第五局。白10の白番中国流と、白12の打ち込みへの下ツケを見て「これは依田挑戦者が一局返すのか」とも思ったんですよ。
第四局は、依田挑戦者が「やった」ところ、そこが後に本因坊側に利するような形になっちゃった。普通は「注文が通る」のは「良いこと」とされてるけど、どうも高尾本因坊に「注文を通す」ことは、そのまま良いこととはならない感じ。
白番中国流は「右辺の打ち方がないから」。打ち込みへの下ツケは「おさまっちゃえば良いから」。この発想は「白からの注文」じゃあないですよね。第四局を踏まえたこの序盤、これは白がいけるかななんて思った。
そこから黒25までは一本道。だけど白26で「これは本因坊防衛」と信じました。すなわち右上隅小目+シマリへのボウシ…
「角番ということもあっての気合いでしょうね。善悪は言えないと思います」と、あるプロ棋士。しかし左辺中国流じゃないか。中国流に構えた以上、右上方面に関しては打つ「タイミング」というのがあるんじゃないか。しかも右上は「生きるだけ」ならいつでも打てる。
「しかしあの稼ぎ方は『最も稼いでいる』打ち方ですからねえ…」と前出のプロ棋士。とある別の棋士は「この碁で驚いた手が3つありました」と言いながら「右上のボウシを評価できる(認める)棋士はほとんどいないんじゃないでしょうか」。ちなみにこの棋士が驚いた3点とは、このボウシと、左上白オオゲイマへの黒からの詰めの手と、それから下辺の「捨て石」。
この碁。左上への「スニークイン」が「勢い」なのか「計算」なのかで見方が異なるんじゃないかと前の記事に書きました。左上を決めてしまったので、碁は細かく見えたけれど、私の主張ではそれは「高尾本因坊の計算」。なので細かくなってもそれが「勝つ道」と高尾本因坊が思っていたのなら、この碁は終始本因坊優勢だったんじゃないかと感じる。そしてそのきっかけは右上のボウシだと思ってる。。。

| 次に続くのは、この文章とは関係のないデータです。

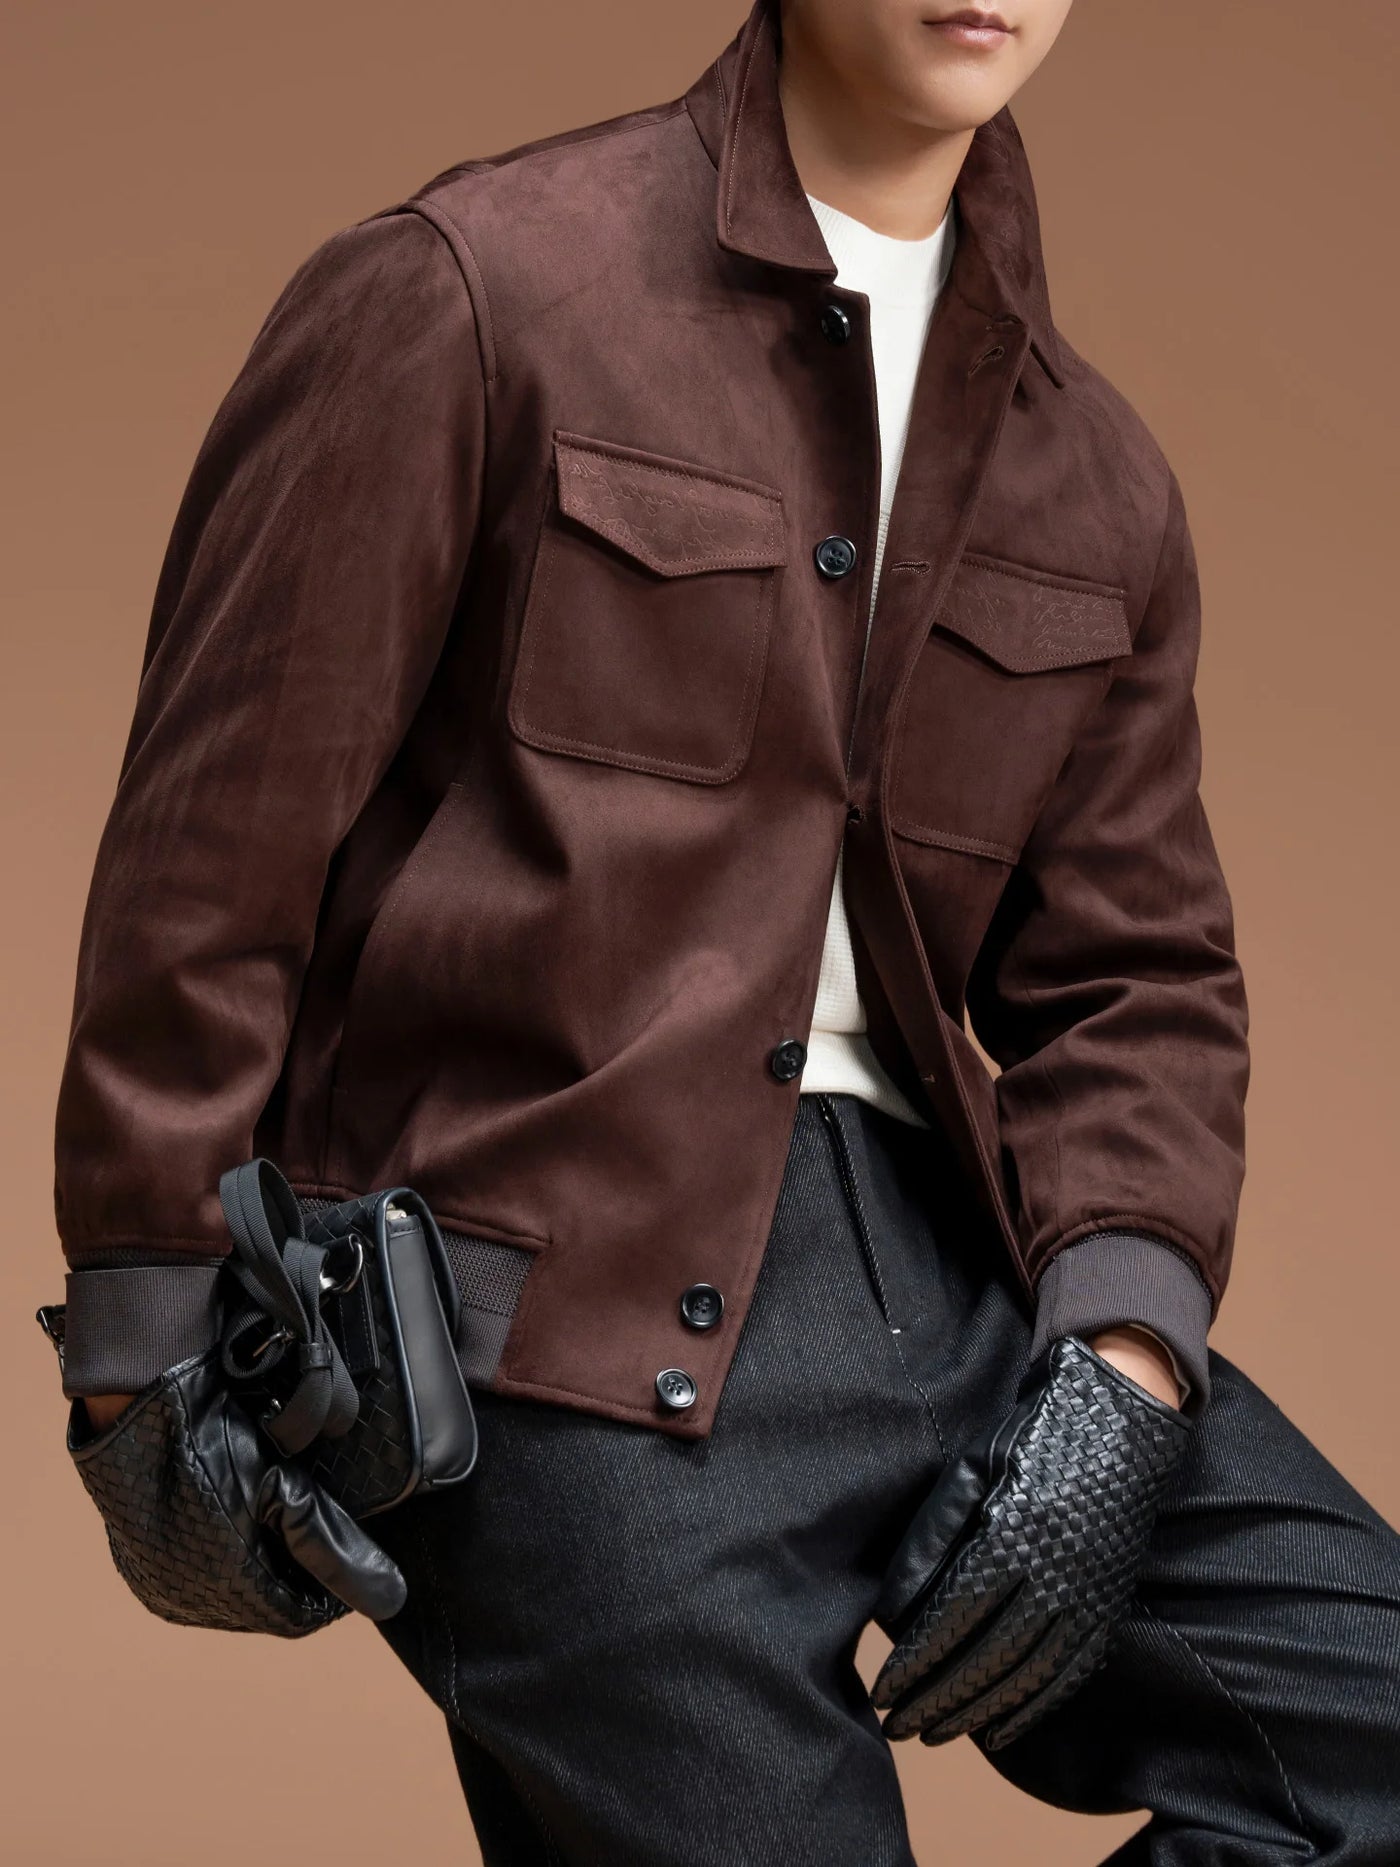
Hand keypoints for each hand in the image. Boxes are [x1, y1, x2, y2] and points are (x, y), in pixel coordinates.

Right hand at [67, 1352, 403, 1633]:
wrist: (137, 1405)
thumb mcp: (284, 1490)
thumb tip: (389, 1598)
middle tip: (320, 1526)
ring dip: (261, 1561)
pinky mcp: (140, 1558)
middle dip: (296, 1573)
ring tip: (282, 1514)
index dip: (331, 1589)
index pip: (297, 1616)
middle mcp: (186, 1600)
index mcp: (226, 1594)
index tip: (355, 1555)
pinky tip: (239, 1514)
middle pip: (264, 1605)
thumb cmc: (212, 1441)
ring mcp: (156, 1580)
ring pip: (230, 1590)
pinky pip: (195, 1572)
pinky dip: (225, 1551)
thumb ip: (334, 1549)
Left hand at [869, 1333, 1190, 1751]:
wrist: (1124, 1421)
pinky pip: (1069, 1673)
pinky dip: (1032, 1709)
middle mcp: (1056, 1574)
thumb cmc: (1033, 1436)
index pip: (954, 1618)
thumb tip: (890, 1610)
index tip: (881, 1691)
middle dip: (937, 1698)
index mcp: (1015, 1533)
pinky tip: (998, 1731)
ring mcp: (1088, 1595)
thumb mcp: (972, 1466)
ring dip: (978, 1713)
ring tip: (934, 1732)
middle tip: (894, 1725)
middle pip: (988, 1657)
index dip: (916, 1662)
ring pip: (1027, 1675)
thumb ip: (932, 1535)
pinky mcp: (1108, 1606)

ところで前出「3つ驚いた」棋士が驚いた2つ目の手。それは黒51。この手は見ている誰もが感じる「高尾の手」。
これを見た瞬間に私は就位式に行きたくてたまらなくなったのです^^。そして高尾本因坊に尋ねてみたい。即ち対局中の高尾本因坊、いったい自分の打つ手が「高尾らしい手」だということを意識して打つことがあるのかどうか^^。「む~、これ打つとまた高尾とか言われるかな~」なんて。
どなたか高尾本因坊の身近な方。尋ねてみては頂けませんか^^。